AIM OF THE TASK – Using the lines below, work out the count of those that hold "Петербурге". Give the number only.

■ ■ ■ ■

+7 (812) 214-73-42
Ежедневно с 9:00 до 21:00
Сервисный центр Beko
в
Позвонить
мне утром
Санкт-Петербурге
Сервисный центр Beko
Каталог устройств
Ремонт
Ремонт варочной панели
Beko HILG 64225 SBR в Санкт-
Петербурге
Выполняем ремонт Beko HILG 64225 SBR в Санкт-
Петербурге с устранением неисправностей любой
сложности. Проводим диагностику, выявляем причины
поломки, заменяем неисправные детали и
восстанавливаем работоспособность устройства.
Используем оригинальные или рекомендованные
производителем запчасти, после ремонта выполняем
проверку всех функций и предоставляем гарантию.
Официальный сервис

■ ■ ■ ■

REPLY TO THE TASK – 3